Over 800 athletes competed in aquatics, bocce ball, tennis and track and field events over the weekend.

More than 3,000 people were in attendance at UC Davis, which was an encouraging sign for Special Olympics Northern California, considering that this year's Winter Games was cancelled due to lack of funds.

"UC Davis went above and beyond," said Vice President of Public Relations and Communications Kirsten Cherry. "They not only provided fantastic competition facilities, but their staff pitched in after hours at no charge, and they provided some services completely gratis. We felt very welcome in the Davis community."

Traveling from 32 counties around Northern California, athletes qualified in regional competitions before being selected to represent their delegation at the Summer Games, which is the largest Special Olympics event held in Northern California every year.

At the opening ceremonies, a check of $889,263 was presented to Special Olympics Northern California CEO Rick Collett by law enforcement personnel, more than 500 of whom had taken part in the 700-mile running of the Olympics torch to UC Davis.

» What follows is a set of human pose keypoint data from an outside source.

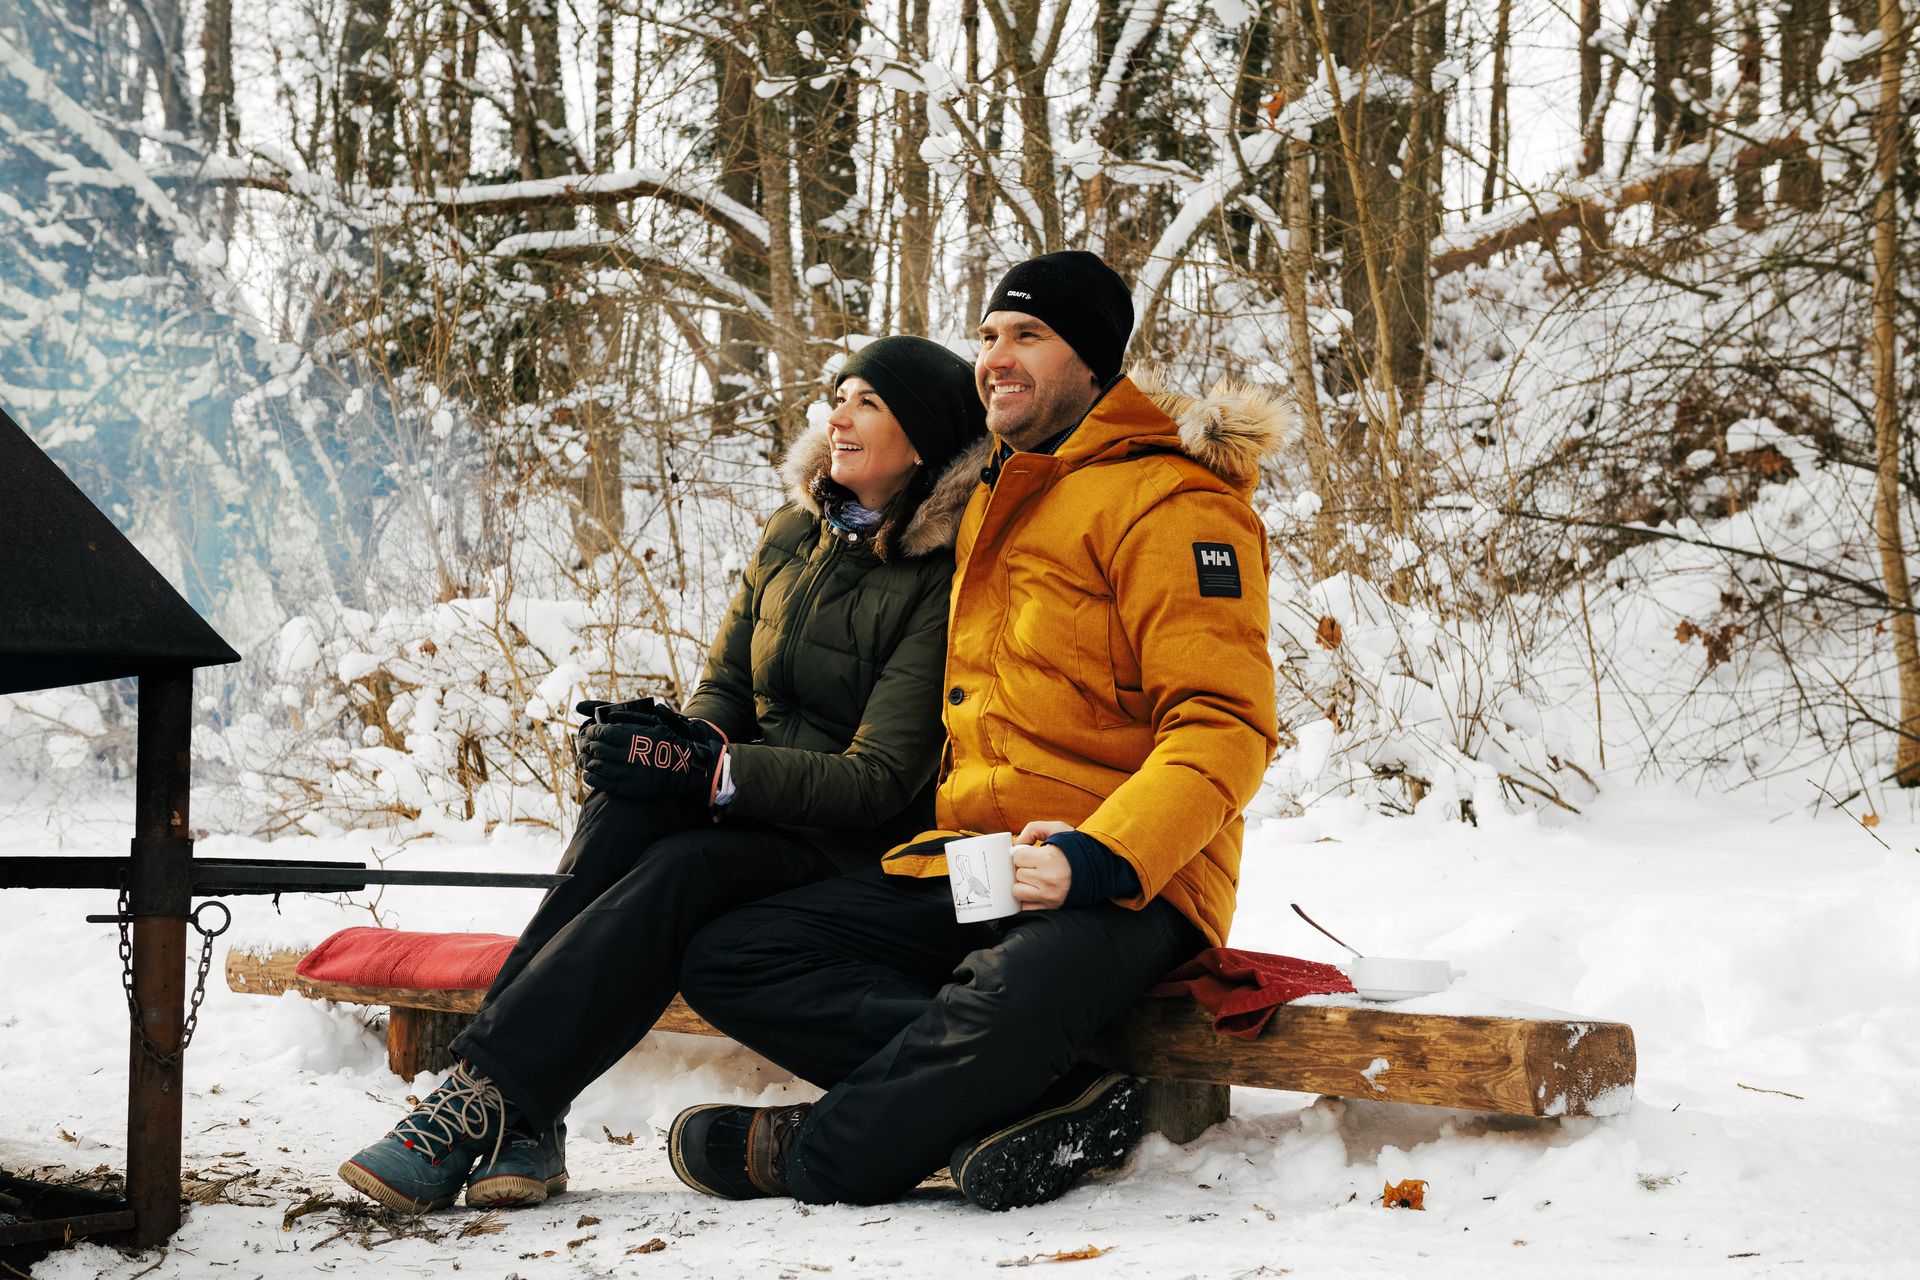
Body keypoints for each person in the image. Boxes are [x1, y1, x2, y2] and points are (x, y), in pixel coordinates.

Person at [667, 250, 1289, 1211]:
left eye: (1028, 335)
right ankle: (1045, 1100)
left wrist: (1098, 856)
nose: (996, 356)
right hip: (979, 854)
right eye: (989, 336)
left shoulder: (1175, 503)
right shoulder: (990, 489)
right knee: (730, 953)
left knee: (1010, 995)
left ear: (1092, 360)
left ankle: (815, 1152)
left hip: (1131, 883)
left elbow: (1225, 724)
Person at [337, 336, 989, 1213]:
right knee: (624, 804)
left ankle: (477, 1100)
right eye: (839, 395)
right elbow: (726, 685)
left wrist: (713, 772)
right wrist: (666, 748)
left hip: (849, 849)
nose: (837, 415)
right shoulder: (795, 533)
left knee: (685, 866)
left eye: (868, 402)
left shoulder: (937, 577)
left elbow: (875, 779)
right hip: (757, 807)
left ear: (922, 440)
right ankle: (522, 1115)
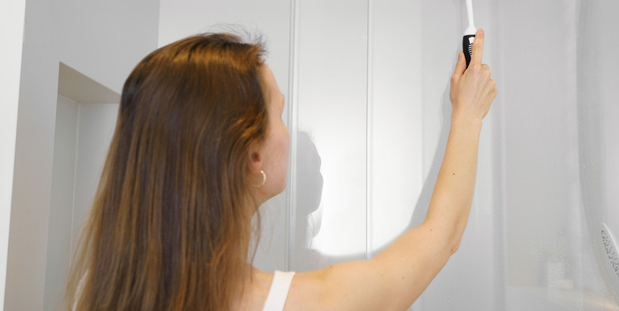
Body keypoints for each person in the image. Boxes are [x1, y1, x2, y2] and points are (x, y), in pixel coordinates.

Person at [66, 29, 497, 310]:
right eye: (280, 113)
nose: (287, 133)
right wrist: (468, 116)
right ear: (253, 157)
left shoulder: (95, 292)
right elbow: (442, 236)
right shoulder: (288, 304)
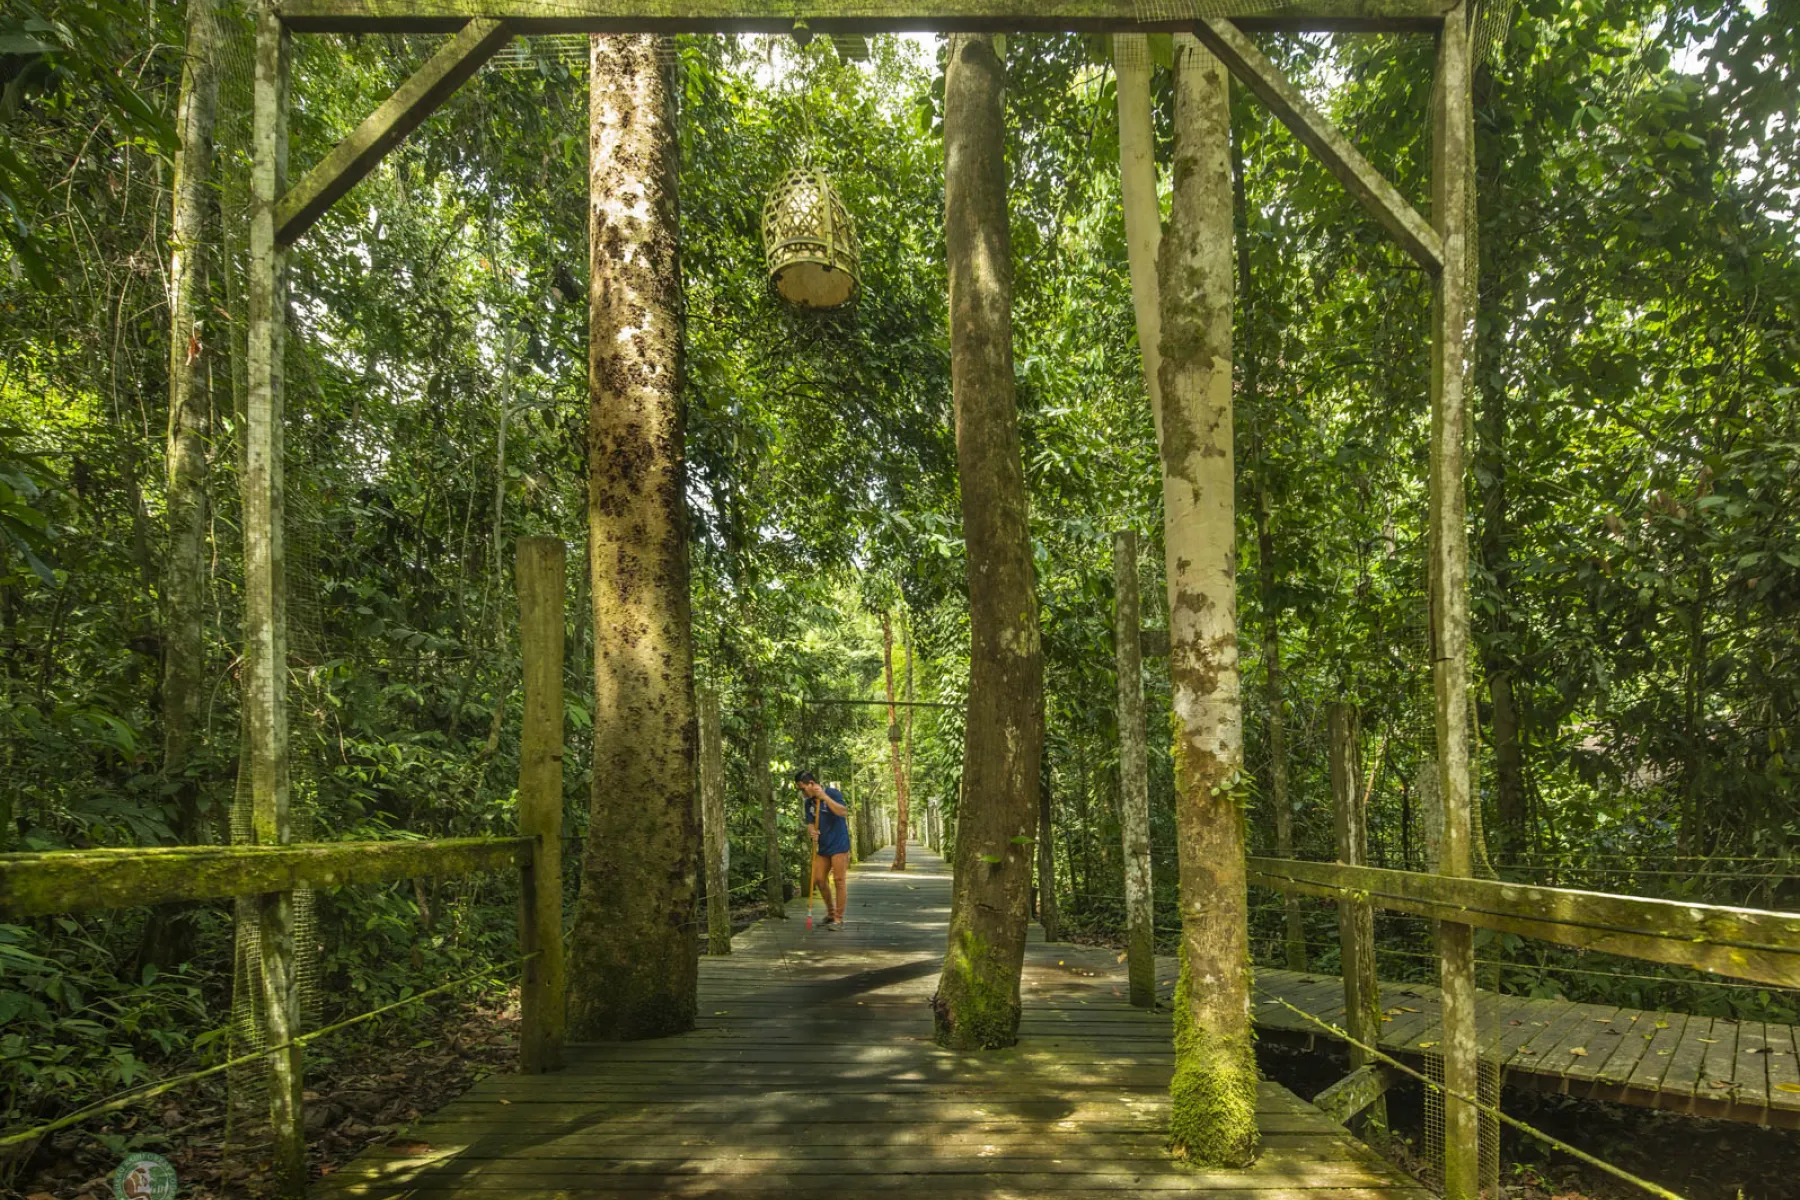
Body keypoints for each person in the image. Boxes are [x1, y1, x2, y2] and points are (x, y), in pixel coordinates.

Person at [795, 770, 850, 929]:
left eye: (802, 788)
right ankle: (831, 913)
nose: (802, 793)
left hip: (839, 844)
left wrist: (825, 798)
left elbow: (843, 812)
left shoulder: (832, 793)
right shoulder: (809, 803)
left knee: (839, 880)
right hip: (824, 846)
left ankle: (838, 918)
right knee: (819, 878)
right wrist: (812, 832)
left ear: (811, 784)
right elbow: (810, 822)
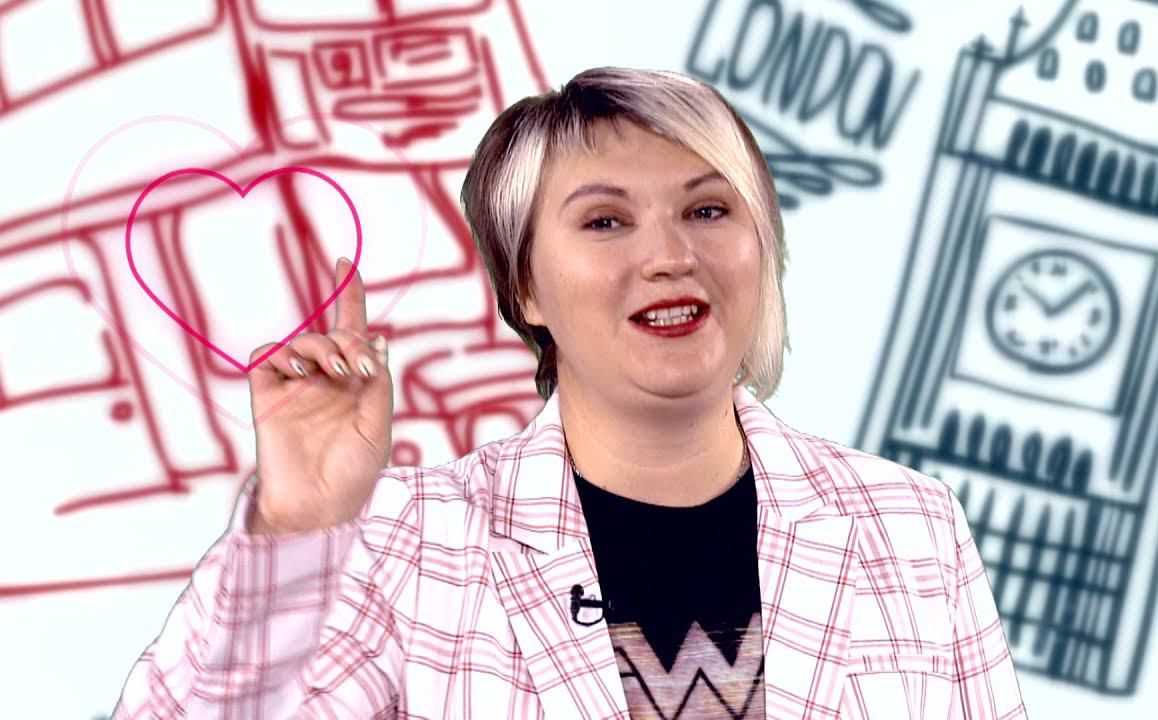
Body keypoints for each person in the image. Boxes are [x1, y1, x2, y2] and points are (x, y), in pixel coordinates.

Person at [112, 67, 1026, 719]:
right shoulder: (412, 542)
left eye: (708, 209)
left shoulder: (911, 528)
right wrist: (296, 527)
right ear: (526, 289)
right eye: (605, 221)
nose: (670, 255)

Athletes Jeffrey Brown from Yuba/Colusa Counties, Curtis Kanazawa (Santa Clara County), Zachare Kleinman (Contra Costa County) and Brian Reioux (Yolo County) had the honors of being the final torch bearers and lighting the cauldron.

Special Olympics Northern California is a free, year-round sports training and competition program for children and adults with developmental disabilities. More than 13,000 athletes compete in over 170 competitions throughout the region in 15 sports.